It is noted with respect to the disclosed methods, including the example method of FIG. 5, that any operation(s) of any of these methods, may be performed in response to, as a result of, and/or, based upon, the performance of any preceding operation(s). Correspondingly, performance of one or more operations, for example, may be a predicate or trigger to subsequent performance of one or more additional operations. Thus, for example, the various operations that may make up a method may be linked together or otherwise associated with each other by way of relations such as the examples just noted. Finally, and while it is not required, the individual operations that make up the various example methods disclosed herein are, in some embodiments, performed in the specific sequence recited in those examples. In other embodiments, the individual operations that make up a disclosed method may be performed in a sequence other than the specific sequence recited.

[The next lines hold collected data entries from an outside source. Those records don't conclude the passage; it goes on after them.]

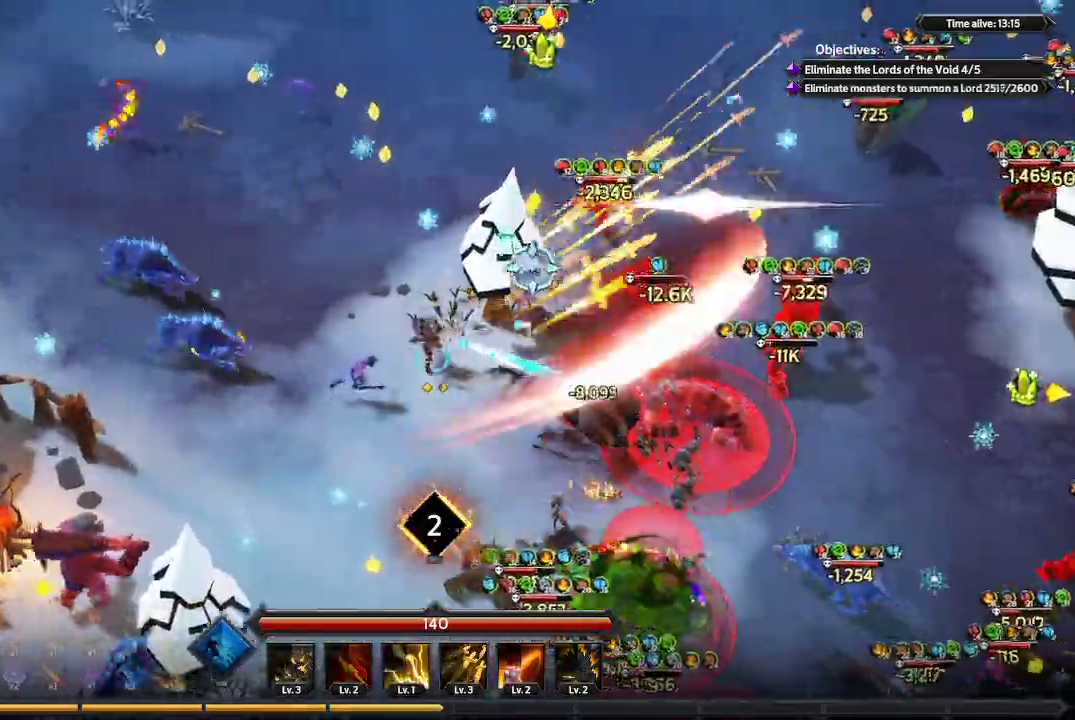
{"buttons": [], "left_stick": "up-right", "right_stick": "up", "events": [[100, "left_stick", "up"], [333, "right_stick", "up"], [467, "left_stick", "up-right"]]}
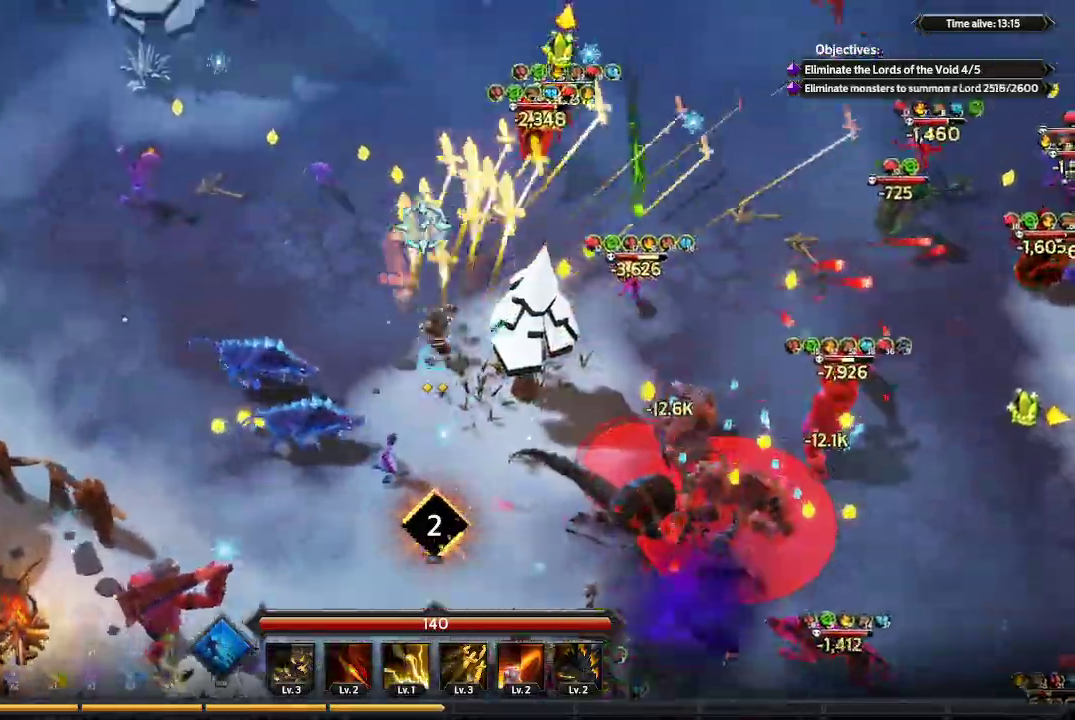
{"buttons": [], "left_stick": "up-right", "right_stick": "up-right", "events": [[467, "right_stick", "up-right"]]}
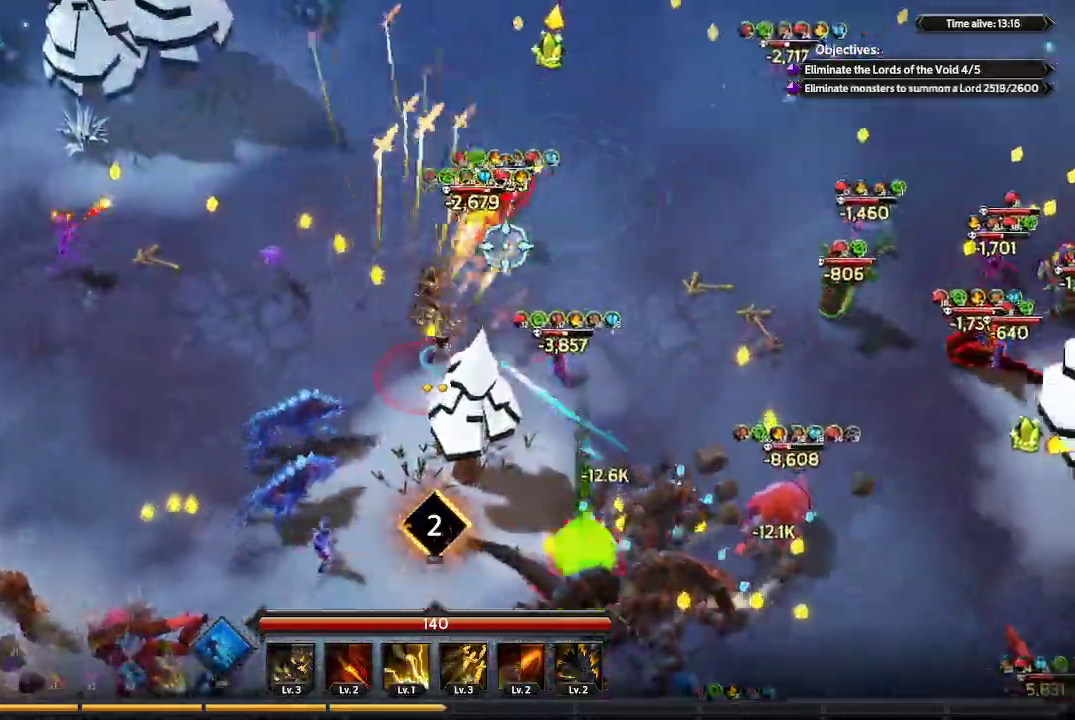
{"buttons": [], "left_stick": "right", "right_stick": "up-right", "events": [[467, "left_stick", "right"]]}
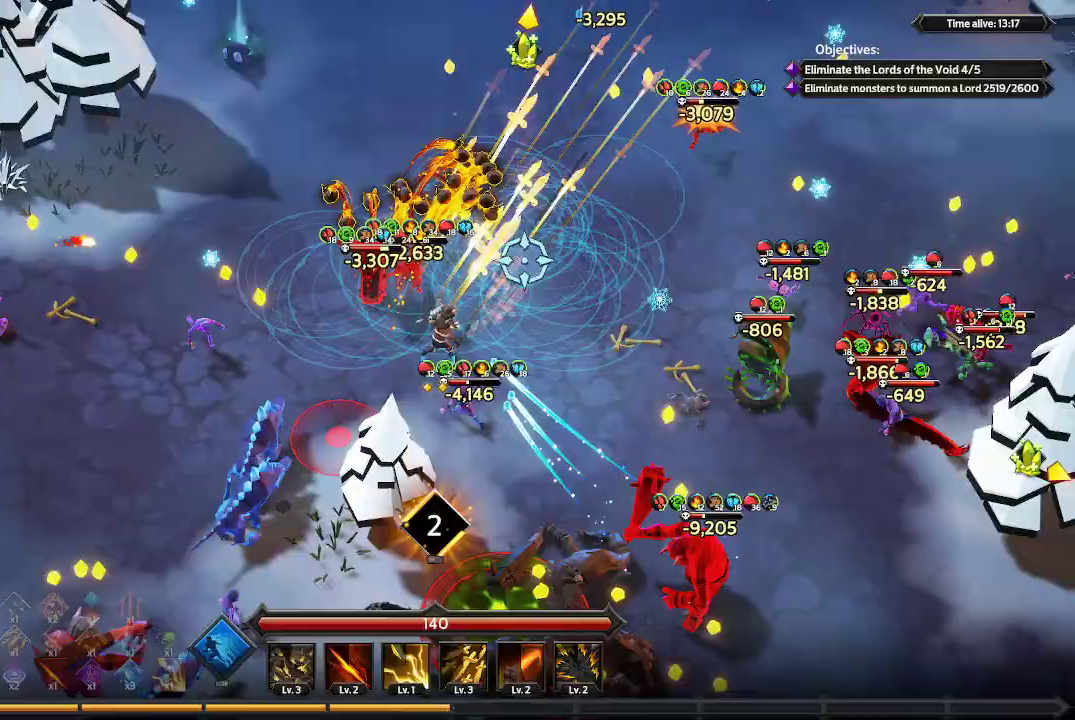
{"buttons": [], "left_stick": "right", "right_stick": "right", "events": [[67, "right_stick", "right"]]}
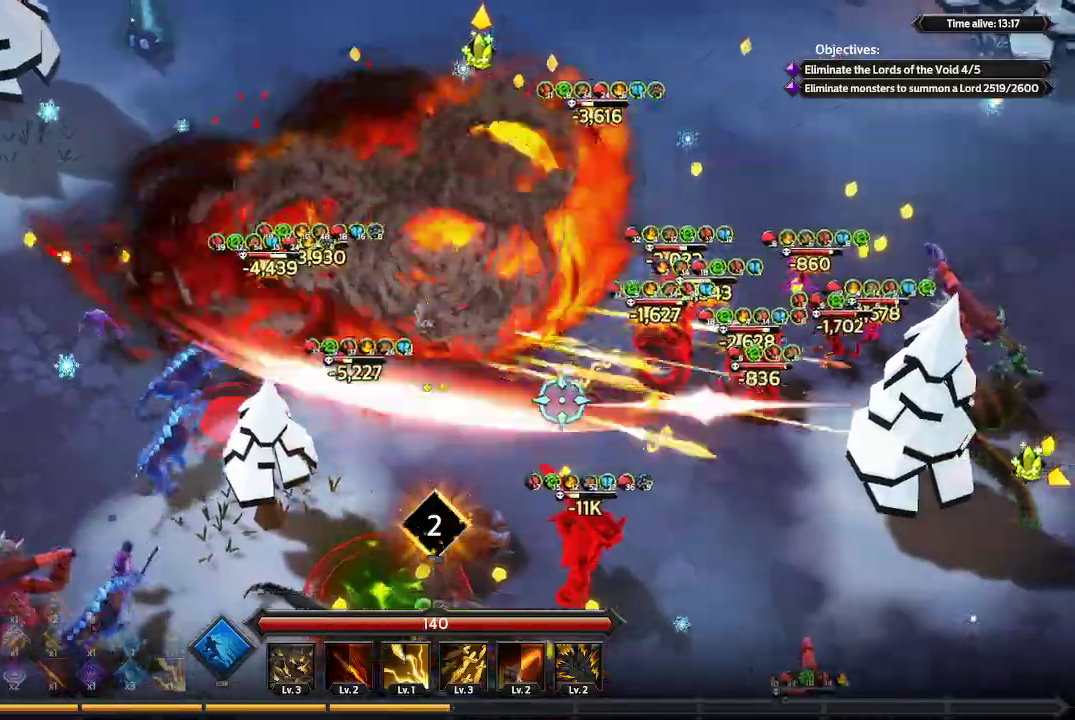
{"buttons": [], "left_stick": "right", "right_stick": "right", "events": []}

Following are some further example embodiments of the invention. These are presented only by way of example and are not intended to limit the scope of the invention in any way.
Embodiment 1. A method, comprising: using a first machine learning (ML) model L to select a set of Lagrangian weights λi for each constraint i defined in a given Hamiltonian function; using λi for every constraint i to compile the Hamiltonian function to a matrix; using a second ML model, trained with λi and hardware telemetry, to make a best hardware Ω selection; selecting a set of hyperparameters Ψi for a given QUBO, λi, and Ω; and solving the given QUBO using the best hardware Ω and the set of hyperparameters Ψi.

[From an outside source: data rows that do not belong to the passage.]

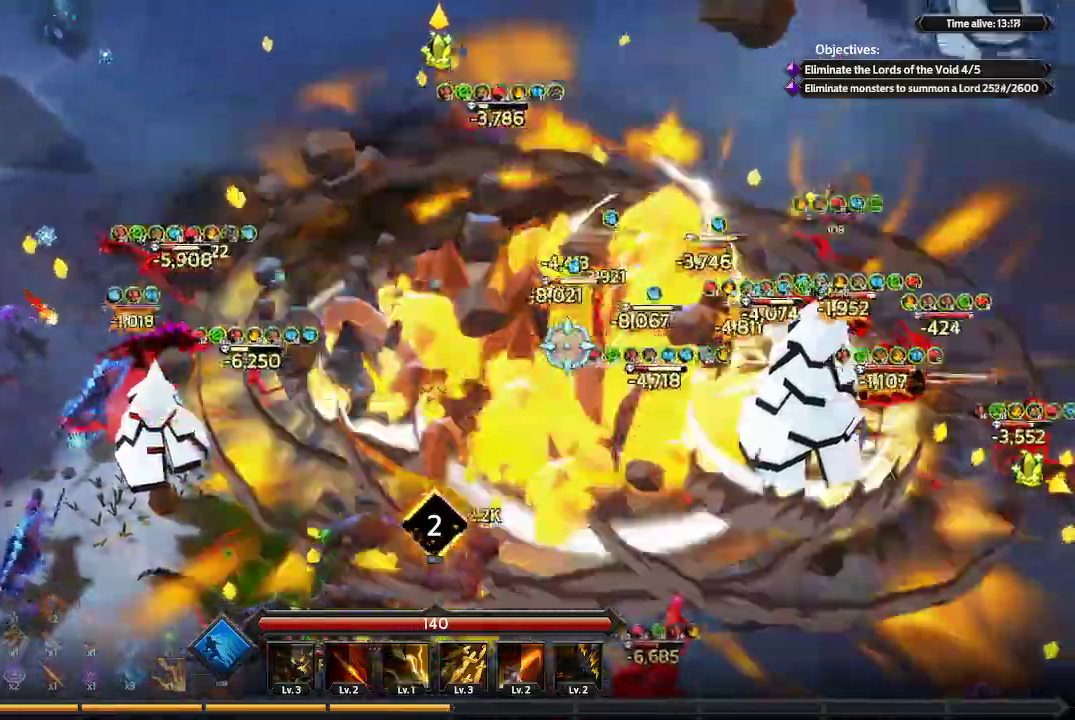
{"buttons": [], "left_stick": "right", "right_stick": "right", "events": [[67, "left_stick", "up-right"], [500, "left_stick", "right"]]}
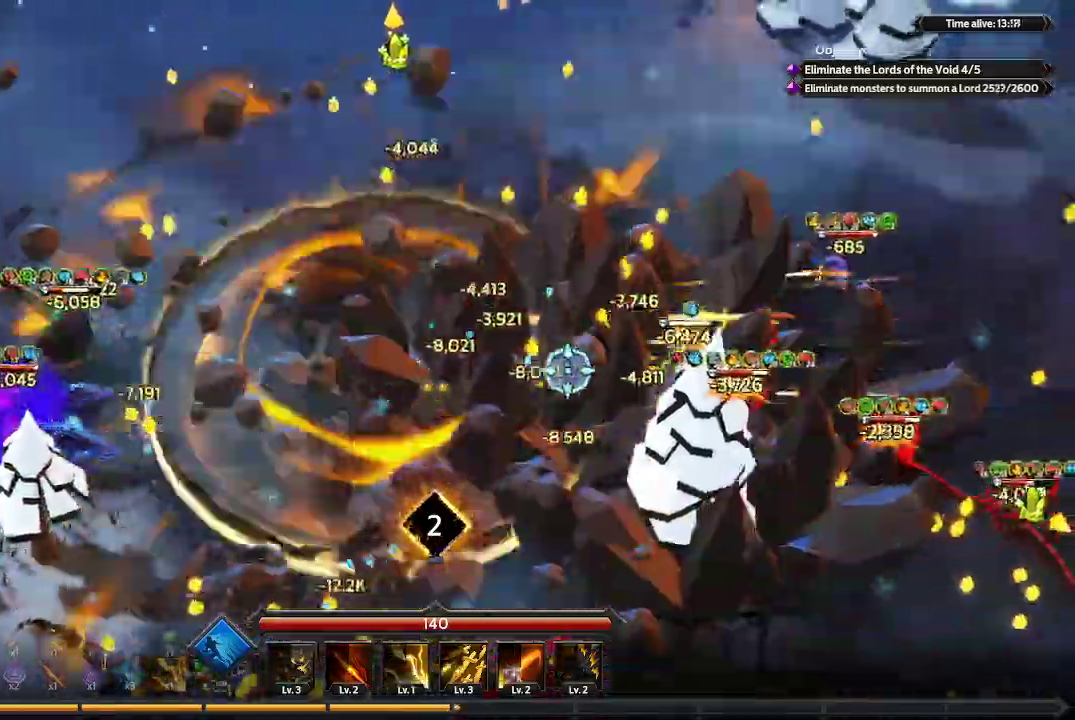
{"buttons": [], "left_stick": "down-right", "right_stick": "down", "events": [[100, "right_stick", "down-right"], [167, "left_stick", "down-right"], [333, "right_stick", "down"]]}
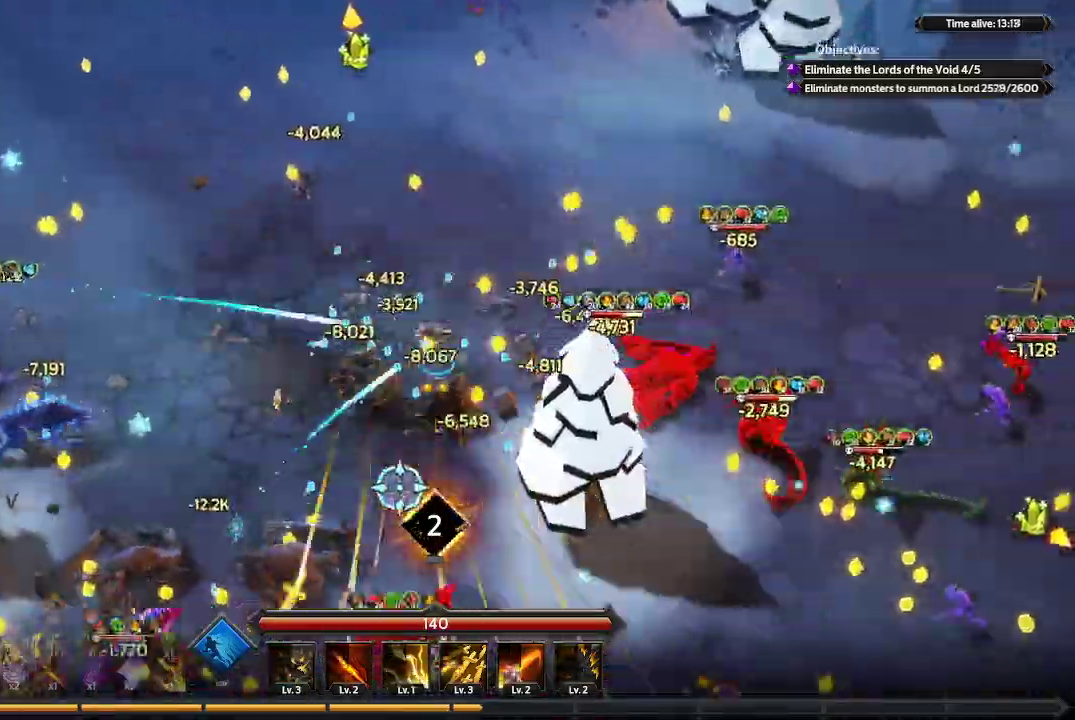
{"buttons": [], "left_stick": "down", "right_stick": "down-left", "events": [[33, "left_stick", "down"], [133, "right_stick", "down-left"]]}
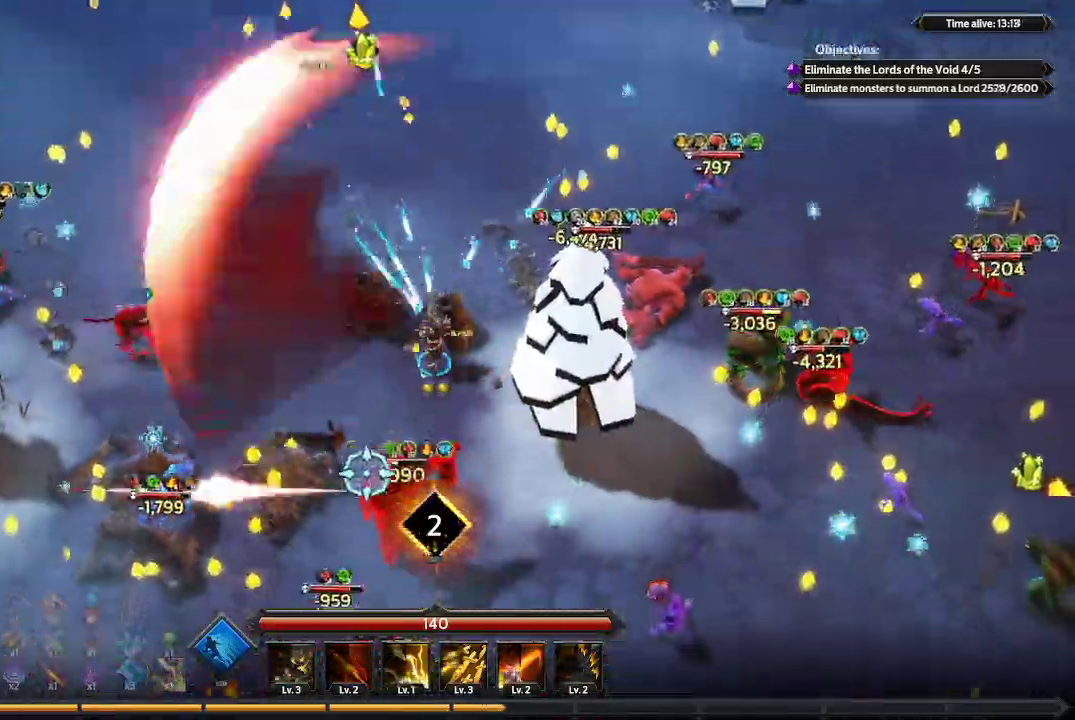
{"buttons": [], "left_stick": "down-right", "right_stick": "down-left", "events": [[400, "left_stick", "down-right"]]}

Embodiment 2. The method as recited in any preceding embodiment, wherein the first ML model L comprises a multiple regressor model.
Embodiment 3. The method as recited in any preceding embodiment, wherein the set of hyperparameters Ψi comprises reads, beta range, and sweeps.

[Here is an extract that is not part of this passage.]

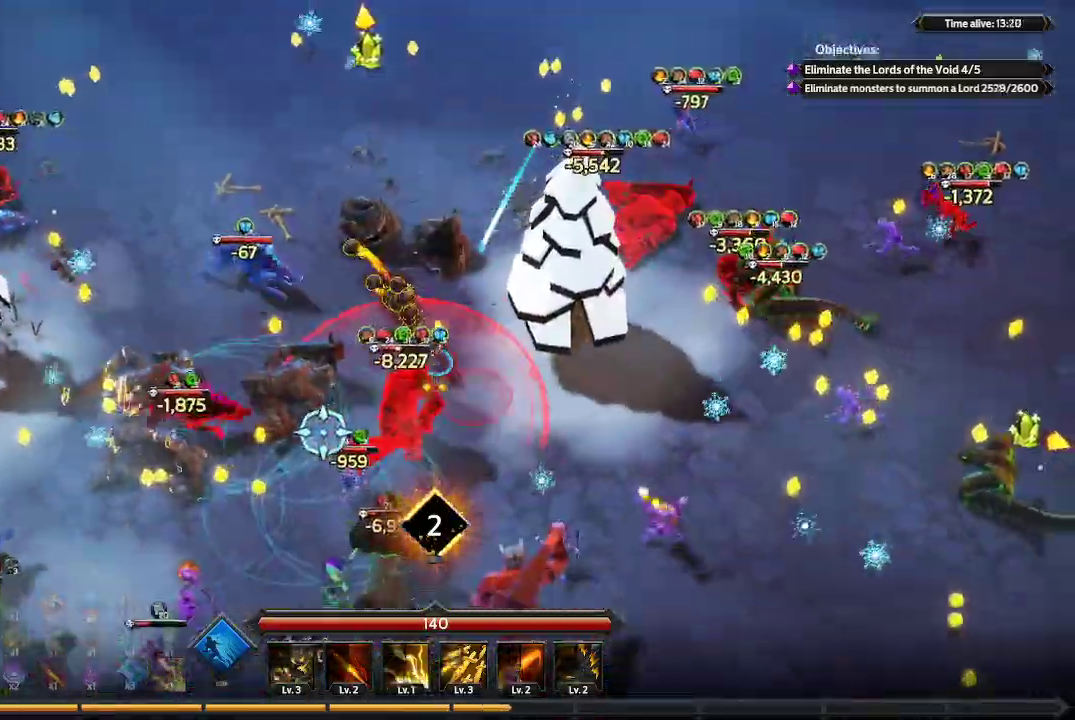
{"buttons": [], "left_stick": "down", "right_stick": "left", "events": [[167, "left_stick", "down"], [500, "right_stick", "left"]]}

Embodiment 4. The method as recited in any preceding embodiment, wherein the best hardware Ω comprises an annealer.
Embodiment 5. The method as recited in any preceding embodiment, wherein the first ML model L was trained using a training set comprising a set of input features X related to the Hamiltonian function, and was trained with all of the Lagrangian weights λi as target variables in a solving process performed by the first ML model.
Embodiment 6. The method as recited in any preceding embodiment, wherein the matrix comprises a QUBO matrix.
Embodiment 7. The method as recited in any preceding embodiment, wherein the a set of hyperparameters Ψi is selected using a third ML model H.
Embodiment 8. The method as recited in embodiment 7, wherein the third ML model H comprises a multiple regressor model.
Embodiment 9. The method as recited in embodiment 7, wherein the third ML model H was trained using, as inputs, a same training set as was used to train the second ML model and hardware Ω, and was trained with the set of hyperparameters Ψi as target variables.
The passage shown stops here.